Do you own a home and want to move but you don’t want to or can’t sell your home? Perhaps you’re looking to diversify your investment portfolio and want to venture into real estate. Becoming a landlord may be an option for you in either of these situations. It seems like a straight forward proposition: obtain a property to rent, find a tenant, and collect your rent. There is definitely more to it than that and you should examine yourself, your abilities, and your financial situation honestly before you dive head first into landlordship.

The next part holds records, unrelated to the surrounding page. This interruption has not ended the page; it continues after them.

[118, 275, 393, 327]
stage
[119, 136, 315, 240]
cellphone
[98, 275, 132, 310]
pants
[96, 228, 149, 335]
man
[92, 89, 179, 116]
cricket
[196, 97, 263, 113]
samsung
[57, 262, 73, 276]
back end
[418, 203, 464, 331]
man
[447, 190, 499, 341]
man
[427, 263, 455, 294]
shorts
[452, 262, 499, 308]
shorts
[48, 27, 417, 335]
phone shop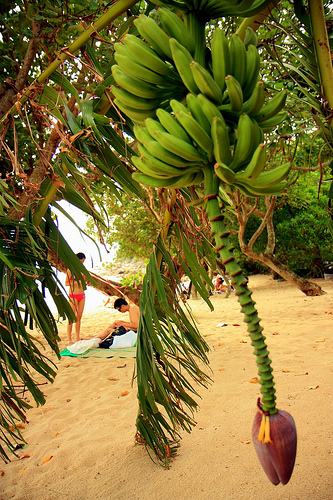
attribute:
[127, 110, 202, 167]
banana — green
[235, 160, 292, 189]
banana — green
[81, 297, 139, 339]
guy — one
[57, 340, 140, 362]
blanket — green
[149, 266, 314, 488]
leaves — green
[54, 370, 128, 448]
groves sand — small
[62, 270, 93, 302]
bikini — red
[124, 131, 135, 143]
sky — bright, clear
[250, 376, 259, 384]
groves — small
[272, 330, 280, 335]
groves — small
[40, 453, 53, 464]
groves — small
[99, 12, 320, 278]
tree — green, banana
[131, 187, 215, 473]
banana leaf — big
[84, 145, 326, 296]
tree — brown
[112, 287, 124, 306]
hair — short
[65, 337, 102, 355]
towel — blue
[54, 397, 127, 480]
beach — sandy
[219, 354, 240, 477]
groves — small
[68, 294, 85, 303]
bikini — red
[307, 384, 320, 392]
leaves — Dead 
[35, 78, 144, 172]
leaves — brown 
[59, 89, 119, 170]
leaves — green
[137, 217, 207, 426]
leaves — green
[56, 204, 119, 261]
light — day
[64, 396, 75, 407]
grove — small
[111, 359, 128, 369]
grove — small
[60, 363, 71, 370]
grove — small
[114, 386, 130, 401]
grove — small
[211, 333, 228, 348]
grove — small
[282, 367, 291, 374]
groves — small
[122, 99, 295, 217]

As the owner and most likely mortgagor of the property, you are ultimately responsible to meet all the financial obligations related to a property. The income from your rental property should cover the monthly expenses of the property. You should be in a position to be able to make monthly mortgage, insurance, and tax payments should your tenant fail to make rental payments on time or if your tenant moves out and you’re unable to find a replacement before the next payment is due. Be prepared to cover the cost of any unexpected repairs or legal fees, as well.
Maintenance and Availability
You’ll need to make yourself reasonably available to your tenant and the property. Depending on their needs, you may need to respond and visit the property almost immediately (think burst water pipe or the heater kicks out in the middle of the night). You may also need to visit the property to pick up the rent payment and maintain the landscaping. If you’re not handy, are short on free time, or don’t live within commuting distance of your property, consider hiring a management company to take care of routine maintenance, emergencies repairs, and collecting the rent.
Whether you realize it or not, as a landlord you’re a small business owner. You’ll need to keep an updated lease, records of each monthly rental payment, maintain an escrow account for the security deposit, and notate any repairs and damages made to the property during the term of a lease.
People and Business Skills
You’ll be dealing with people a lot during your tenure as a landlord and it won’t always be pleasant. You’ll need to interview potential tenants and determine who will be the best tenant for you. Should a dispute arise between you and the tenant, you’ll need to remain calm, cool, and collected even if your tenant does not. You also need to be able to make sound business decisions. You’ll have to enforce rules such as late fees, pet fees, and retain security deposits in the event of damage. You may even have to proceed with an eviction despite any story that may tug at your heart strings.
If you feel you can reasonably meet these qualifications, being a landlord may be right for you. Before you sign a lease though, talk with a licensed real estate agent for a valuation of your home and comparable rental prices. You should also consult an attorney for help drawing up the proper lease documents and tenant notices.